In Ethiopia, years of attending classes from elementary to high school culminate in the final, long-awaited National Exam week. For students about to graduate from high school, it is a big milestone — one that sets them up to realize their dreams, as it qualifies them for higher education.
For students like Fuad, COVID-19 disrupted the 12th grader's exam preparations when schools suddenly closed in mid-March — just two months before the exam week. With rumors flying that the exam might be canceled altogether, Fuad lost his motivation and hope.
“It was a very depressing time. I had given it everything. I was ready and well prepared to score a result that would qualify me to study my dream field, economics. Sadly, COVID-19 disrupted everything,” he says.
It was not just the disruption that dampened his spirit. Even if he wanted to keep studying, the inconvenience of his home environment and the inaccessibility of a library made it all too difficult for him to continue.
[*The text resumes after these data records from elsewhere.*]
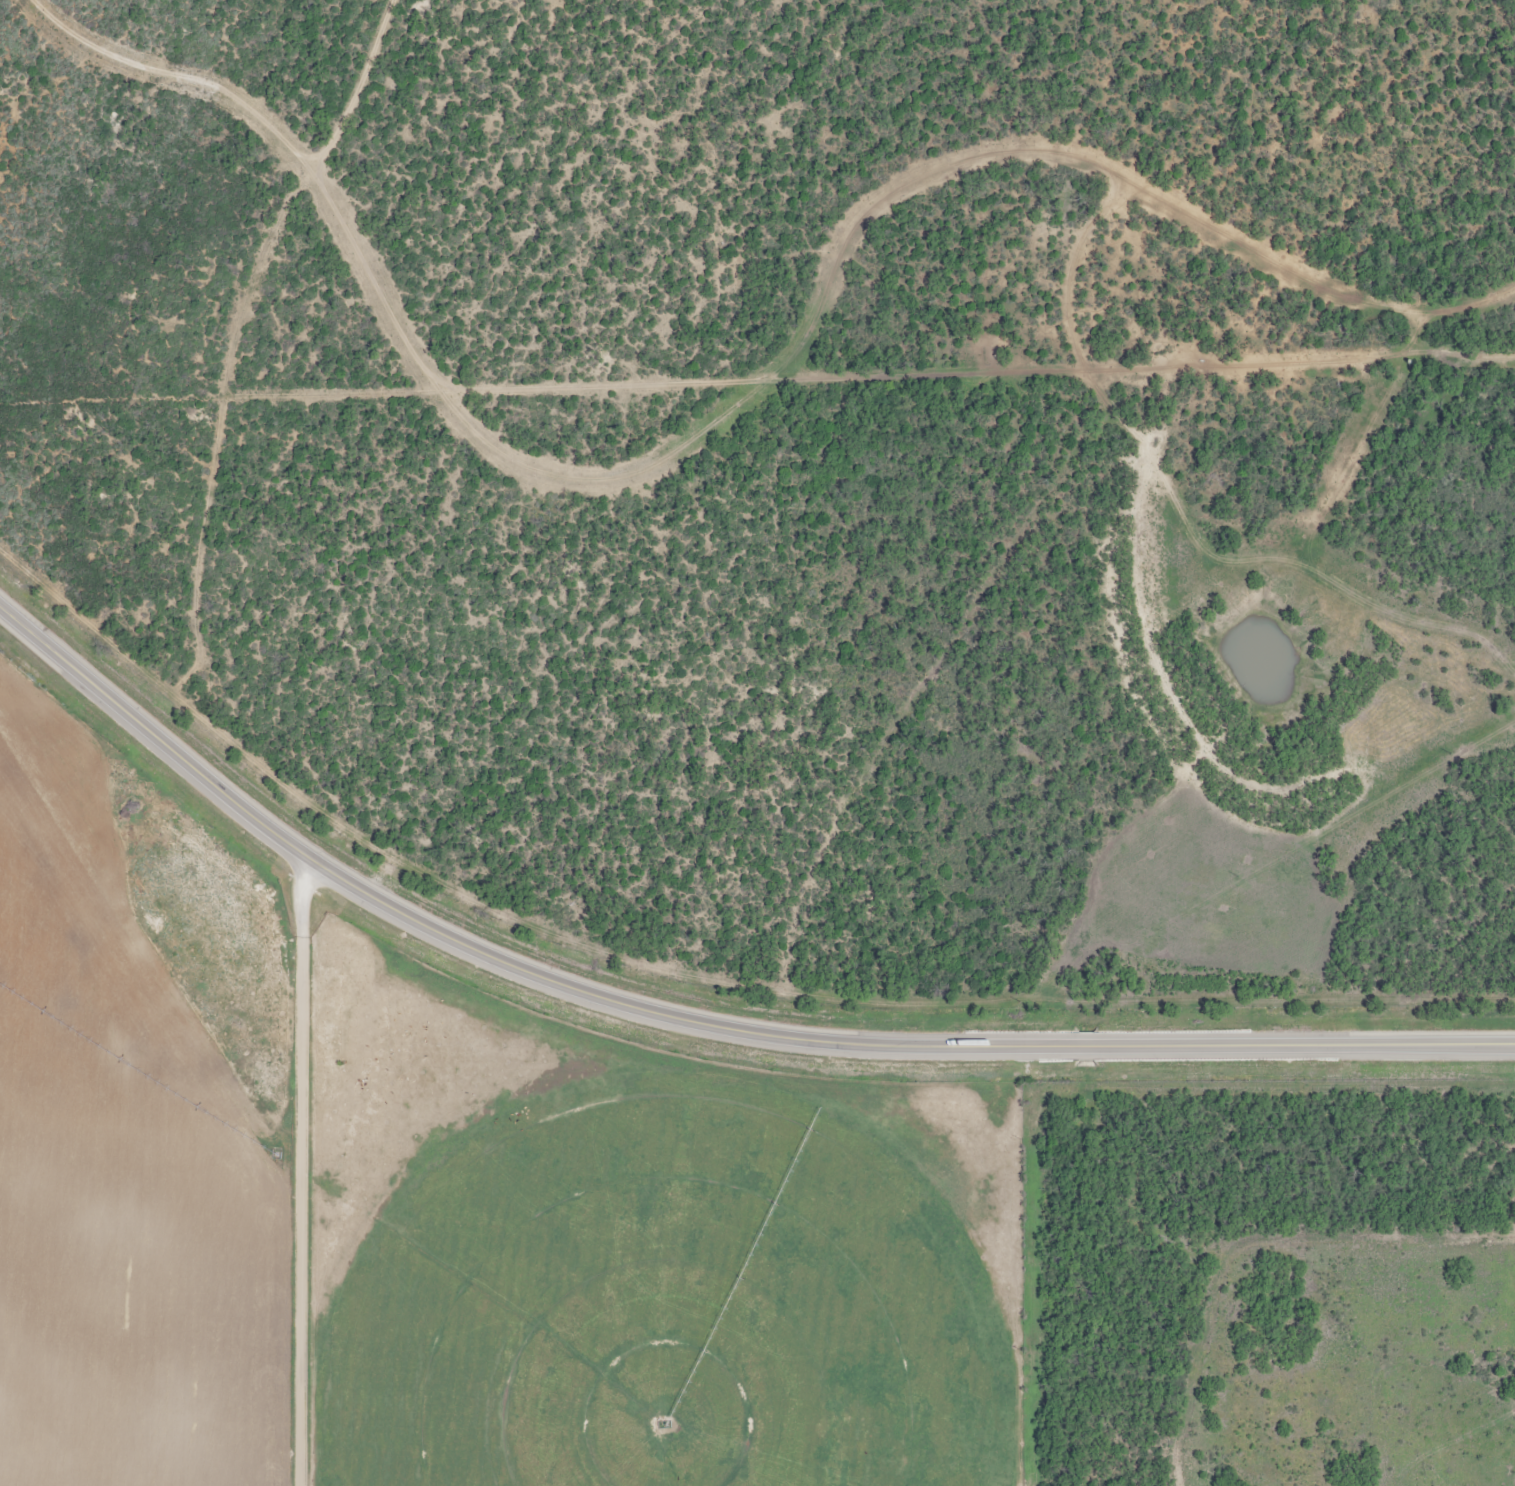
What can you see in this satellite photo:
road: (888, 266)
road: (1312, 302)
road: (242, 372)
road: (693, 1032)
road: (301, 1169)
road: (1030, 1277)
Thankfully, while the students were confined to their homes, the Compassion center was undertaking a project using Critical Care funds to furnish a new resource center at the project, one complete with a computer lab and reading materials. The center was finished just after the government announced a tentative exam schedule and students began studying again.
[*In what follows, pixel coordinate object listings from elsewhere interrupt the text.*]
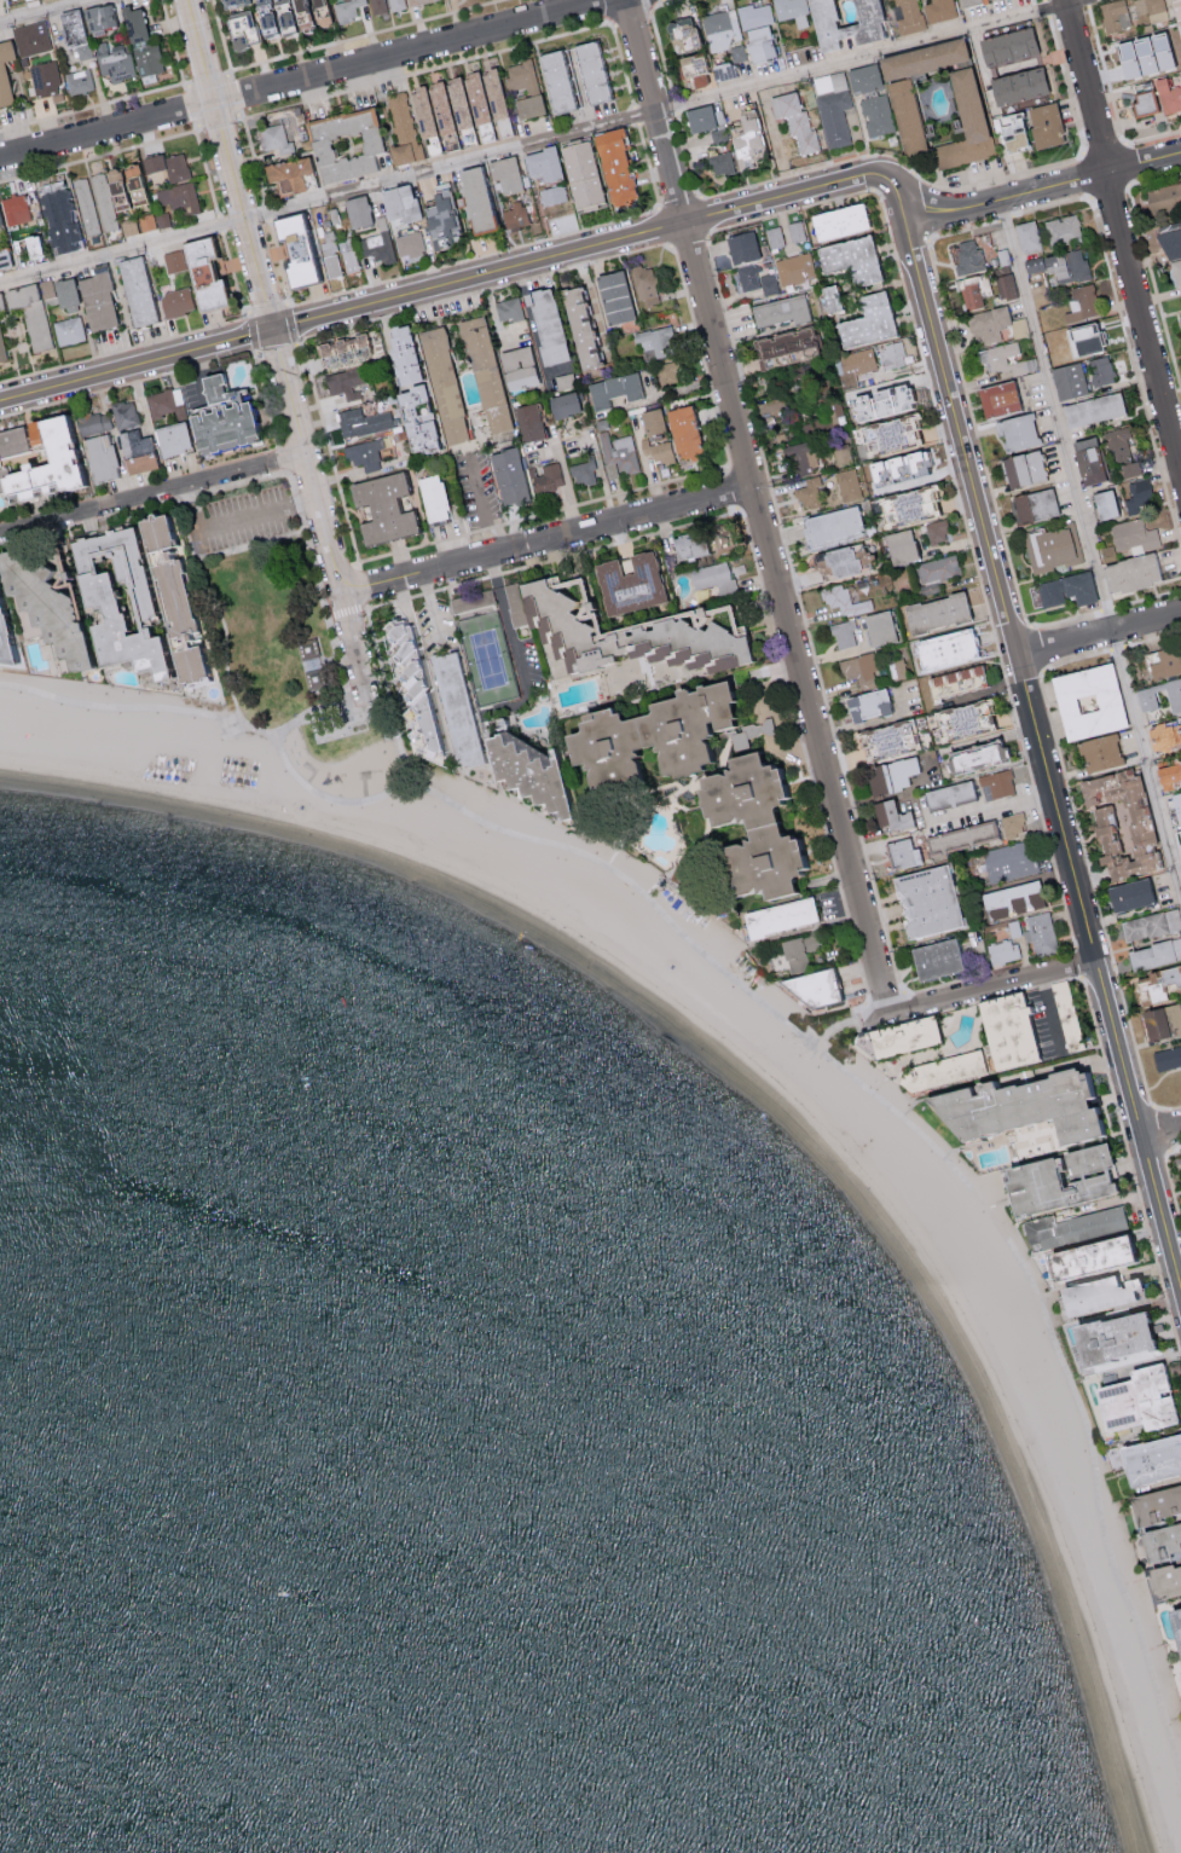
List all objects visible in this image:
building: (230, 1)
building: (417, 1)
road: (662, 1)
road: (668, 1)
building: (963, 1)
road: (1087, 3)
building: (397, 4)
road: (1046, 8)
building: (937, 9)
building: (1151, 9)
road: (44, 12)
building: (346, 12)
road: (610, 12)
road: (634, 12)
building: (1114, 14)
building: (98, 15)
building: (908, 16)
building: (1176, 18)
building: (832, 19)
building: (132, 23)
building: (240, 27)
building: (720, 28)
building: (72, 30)
building: (756, 30)
building: (682, 33)
road: (364, 35)
building: (31, 37)
road: (222, 38)
road: (172, 41)
building: (1005, 45)
road: (658, 46)
building: (1141, 53)
building: (920, 56)
building: (147, 57)
building: (113, 60)
road: (622, 65)
building: (692, 67)
road: (429, 69)
building: (721, 69)
building: (4, 70)
building: (863, 76)
building: (519, 77)
building: (45, 79)
road: (1107, 79)
building: (78, 80)
road: (208, 80)
building: (554, 80)
road: (309, 81)
road: (1066, 84)
building: (1015, 85)
road: (232, 94)
building: (1167, 94)
building: (417, 99)
building: (476, 100)
building: (1142, 102)
building: (438, 104)
road: (194, 105)
building: (527, 105)
road: (674, 105)
road: (95, 106)
building: (877, 114)
building: (904, 114)
road: (635, 115)
building: (698, 117)
building: (834, 117)
road: (218, 119)
building: (794, 120)
building: (965, 122)
building: (1043, 124)
building: (402, 129)
building: (1009, 129)
building: (743, 135)
road: (1158, 136)
building: (275, 138)
road: (773, 140)
road: (538, 142)
building: (344, 143)
road: (1084, 152)
road: (892, 154)
road: (97, 155)
road: (686, 155)
road: (254, 157)
building: (150, 161)
building: (541, 162)
building: (722, 162)
road: (229, 164)
road: (1127, 164)
building: (612, 165)
building: (175, 166)
road: (649, 166)
road: (205, 168)
road: (870, 171)
building: (286, 173)
building: (503, 173)
building: (579, 174)
road: (784, 176)
road: (998, 176)
road: (1044, 186)
road: (1111, 190)
building: (114, 192)
building: (552, 193)
building: (177, 197)
building: (472, 197)
building: (1164, 197)
building: (398, 202)
road: (678, 202)
road: (921, 203)
road: (1048, 206)
building: (17, 207)
building: (356, 209)
road: (790, 210)
road: (268, 211)
building: (514, 213)
road: (703, 215)
road: (1006, 216)
building: (0, 219)
building: (57, 219)
building: (837, 220)
road: (219, 223)
road: (663, 226)
road: (963, 228)
building: (1061, 229)
building: (795, 230)
road: (1124, 231)
building: (1171, 232)
building: (1026, 235)
building: (774, 236)
road: (689, 239)
building: (409, 244)
building: (28, 245)
building: (742, 245)
road: (599, 246)
building: (377, 247)
building: (329, 253)
building: (348, 254)
building: (966, 255)
building: (3, 257)
road: (472, 257)
building: (849, 257)
building: (173, 260)
road: (280, 261)
road: (1147, 261)
building: (1058, 265)
building: (794, 268)
building: (1175, 270)
building: (200, 272)
road: (233, 273)
building: (756, 278)
building: (644, 285)
building: (1005, 285)
building: (46, 287)
road: (485, 289)
building: (135, 290)
building: (64, 293)
building: (972, 295)
building: (611, 296)
building: (829, 296)
building: (95, 300)
building: (175, 301)
building: (1081, 301)
road: (267, 307)
building: (507, 308)
building: (780, 310)
building: (28, 312)
building: (865, 319)
road: (291, 323)
building: (543, 323)
building: (1179, 323)
building: (995, 324)
building: (578, 326)
traffic signals: (270, 328)
building: (68, 330)
road: (252, 331)
building: (1084, 338)
road: (297, 340)
building: (655, 341)
building: (783, 347)
building: (1, 348)
road: (125, 348)
road: (275, 348)
building: (400, 352)
building: (891, 354)
road: (702, 356)
building: (1005, 358)
road: (135, 364)
road: (1133, 365)
building: (516, 367)
building: (1102, 369)
building: (669, 371)
building: (487, 375)
building: (1068, 380)
building: (346, 381)
road: (128, 382)
building: (444, 386)
building: (612, 389)
building: (997, 398)
road: (265, 399)
building: (164, 400)
building: (885, 401)
building: (562, 403)
building: (1092, 408)
building: (124, 413)
building: (217, 417)
building: (826, 418)
building: (413, 419)
building: (362, 421)
building: (527, 421)
building: (650, 421)
building: (93, 422)
building: (1016, 431)
building: (682, 432)
building: (888, 433)
building: (170, 438)
building: (780, 438)
building: (11, 440)
building: (1120, 450)
building: (660, 451)
road: (329, 453)
building: (365, 453)
building: (617, 453)
building: (840, 453)
building: (98, 457)
road: (283, 458)
road: (304, 460)
building: (1085, 460)
building: (41, 463)
building: (911, 463)
road: (986, 467)
building: (1021, 467)
building: (582, 471)
building: (506, 475)
building: (547, 477)
building: (848, 484)
building: (874, 485)
road: (734, 488)
road: (151, 491)
building: (808, 491)
building: (431, 497)
road: (305, 503)
building: (1103, 503)
road: (143, 504)
building: (1033, 505)
road: (755, 506)
building: (907, 506)
building: (380, 507)
road: (482, 507)
road: (542, 513)
parking lot: (241, 516)
road: (222, 523)
building: (830, 524)
building: (148, 530)
building: (937, 530)
building: (1134, 535)
road: (546, 540)
building: (687, 545)
building: (900, 546)
road: (1090, 546)
building: (1050, 548)
building: (1108, 552)
road: (553, 558)
building: (835, 561)
road: (977, 566)
building: (939, 568)
road: (335, 571)
building: (1129, 572)
building: (712, 576)
building: (626, 582)
road: (318, 586)
road: (361, 586)
building: (1068, 588)
building: (168, 591)
road: (1147, 597)
building: (57, 598)
building: (185, 598)
building: (471, 600)
building: (844, 600)
road: (214, 601)
building: (130, 602)
road: (343, 603)
road: (432, 606)
road: (1106, 608)
building: (934, 612)
road: (803, 614)
road: (507, 621)
building: (878, 627)
road: (1100, 628)
building: (9, 629)
building: (615, 633)
building: (842, 633)
road: (1151, 638)
road: (355, 642)
park: (290, 647)
building: (943, 647)
road: (1036, 648)
road: (1116, 648)
building: (313, 651)
road: (380, 658)
road: (1075, 658)
park: (488, 659)
building: (183, 660)
building: (406, 660)
building: (1166, 662)
building: (859, 668)
building: (898, 668)
building: (320, 680)
building: (958, 680)
building: (1146, 699)
building: (1086, 701)
building: (868, 704)
building: (460, 708)
road: (363, 713)
building: (963, 717)
park: (32, 719)
building: (425, 731)
building: (744, 735)
building: (655, 738)
building: (885, 739)
road: (1043, 743)
building: (1098, 752)
building: (974, 756)
building: (1180, 757)
road: (809, 766)
building: (529, 773)
building: (889, 774)
building: (1168, 775)
building: (997, 782)
building: (947, 794)
building: (1177, 806)
building: (890, 814)
building: (1120, 823)
building: (1013, 824)
building: (758, 830)
building: (1179, 835)
building: (902, 853)
building: (1010, 860)
building: (1129, 894)
building: (1011, 899)
building: (925, 901)
building: (777, 916)
building: (1172, 919)
building: (1143, 926)
building: (1012, 927)
building: (1041, 933)
building: (799, 950)
building: (1002, 951)
building: (1154, 954)
building: (933, 958)
road: (1078, 962)
building: (1157, 984)
road: (935, 987)
road: (979, 988)
building: (818, 991)
road: (884, 997)
road: (973, 1003)
road: (771, 1011)
road: (866, 1015)
road: (1050, 1015)
building: (1162, 1021)
road: (857, 1025)
road: (833, 1027)
road: (862, 1029)
building: (1011, 1033)
building: (908, 1040)
building: (1167, 1057)
building: (947, 1072)
building: (1026, 1108)
road: (1167, 1110)
road: (1161, 1130)
road: (1163, 1134)
building: (1180, 1159)
road: (1131, 1165)
building: (1064, 1182)
road: (1169, 1182)
building: (1075, 1230)
building: (1097, 1259)
road: (1098, 1281)
building: (1103, 1297)
building: (1119, 1341)
park: (1030, 1364)
building: (1140, 1403)
building: (1155, 1463)
building: (1160, 1509)
building: (1165, 1547)
building: (1168, 1586)
building: (1178, 1620)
“I was surprised and extremely excited to see the new facility. The timing was simply perfect. I was worried about where I could go to study as the school library was not accessible. The fact that I can access previous exam papers is the highlight of this library because, it is impossible for me to access these anywhere, not even at school," says Fuad. "I feel privileged to have people who make sure I have everything I need to be successful."